Structured pose outputs:
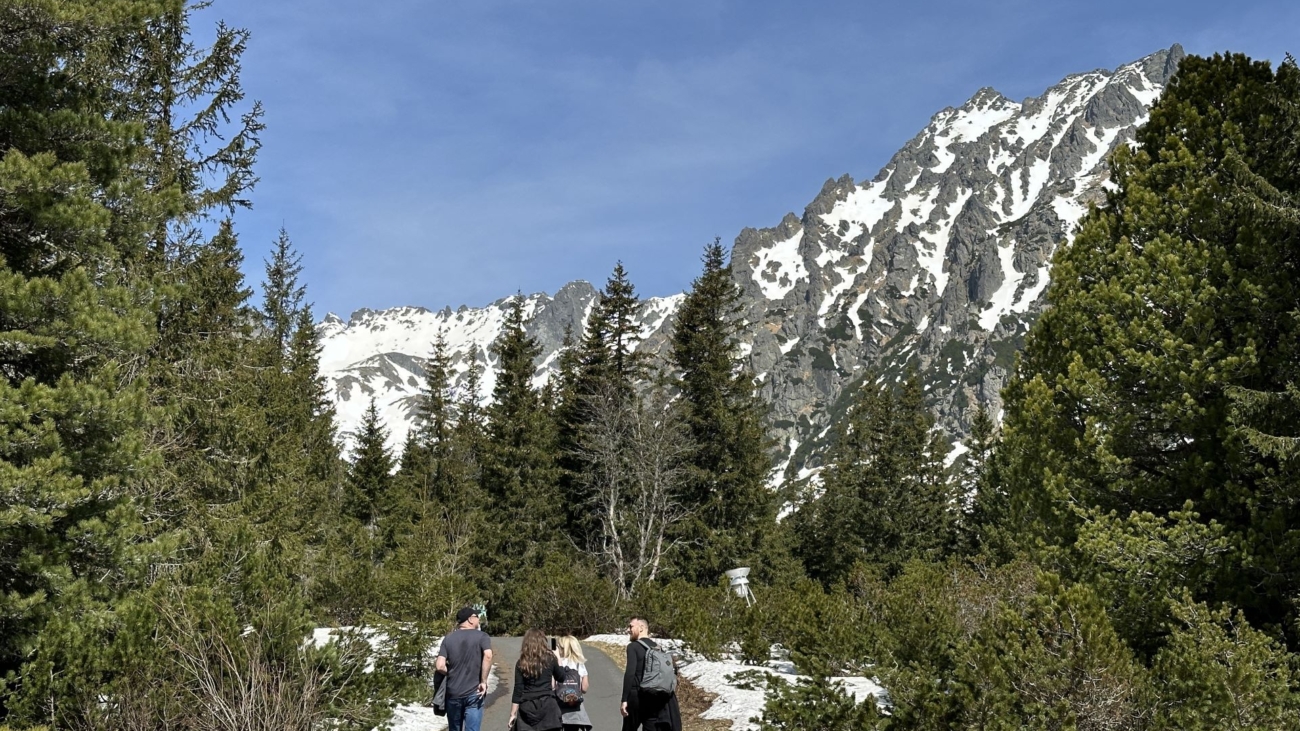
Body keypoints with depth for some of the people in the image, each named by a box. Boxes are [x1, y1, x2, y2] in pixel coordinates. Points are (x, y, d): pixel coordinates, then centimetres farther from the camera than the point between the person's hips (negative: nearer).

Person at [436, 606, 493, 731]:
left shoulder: (448, 639, 5)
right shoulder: (482, 636, -4)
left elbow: (440, 666, -5)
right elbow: (488, 656, -22)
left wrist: (452, 673, 13)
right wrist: (483, 681, -14)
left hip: (453, 693, 3)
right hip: (474, 693, -3)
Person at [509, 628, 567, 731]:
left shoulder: (521, 663, 0)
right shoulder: (550, 658, -1)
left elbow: (518, 691, -2)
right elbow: (561, 678, 14)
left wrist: (513, 714, 4)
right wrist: (558, 660, 26)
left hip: (527, 708, 1)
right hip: (548, 706, -1)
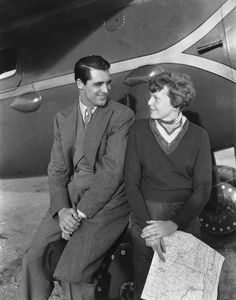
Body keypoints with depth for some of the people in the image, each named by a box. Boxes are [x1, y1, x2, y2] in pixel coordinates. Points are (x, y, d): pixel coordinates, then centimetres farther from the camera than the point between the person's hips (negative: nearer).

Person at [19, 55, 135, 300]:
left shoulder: (122, 116, -5)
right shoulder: (62, 118, 12)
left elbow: (113, 170, -12)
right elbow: (57, 169, 7)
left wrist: (80, 212, -14)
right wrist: (61, 210, -9)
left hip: (107, 202, -4)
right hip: (68, 199, 5)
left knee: (71, 271, -17)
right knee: (33, 259, -3)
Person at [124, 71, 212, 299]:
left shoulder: (199, 137, -2)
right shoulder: (139, 131, -2)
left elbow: (202, 189, -6)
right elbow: (131, 182, -6)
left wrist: (173, 224, -18)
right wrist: (146, 224, -17)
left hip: (184, 220, 0)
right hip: (144, 217, 0)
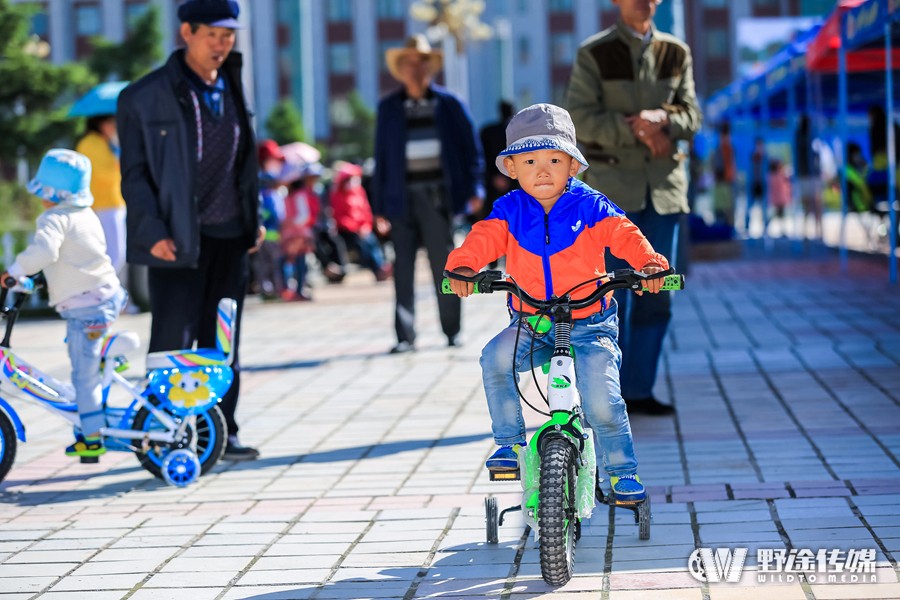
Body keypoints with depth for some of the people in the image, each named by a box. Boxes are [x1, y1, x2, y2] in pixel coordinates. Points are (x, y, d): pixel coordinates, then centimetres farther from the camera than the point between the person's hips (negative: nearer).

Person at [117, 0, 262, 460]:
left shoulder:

- WORK TO BE COMPLETED -
Show me every line in the data above that includes "shoulder".

- TASK OUTPUT -
left shoulder: (448, 639, 5)
right shoulder: (482, 636, -4)
left shoulder: (521, 663, 0)
right shoulder: (550, 658, -1)
left shoulder: (122, 116, -5)
right shoulder: (62, 118, 12)
left shoulder: (199, 137, -2)
right shoulder: (139, 131, -2)
left shoulder:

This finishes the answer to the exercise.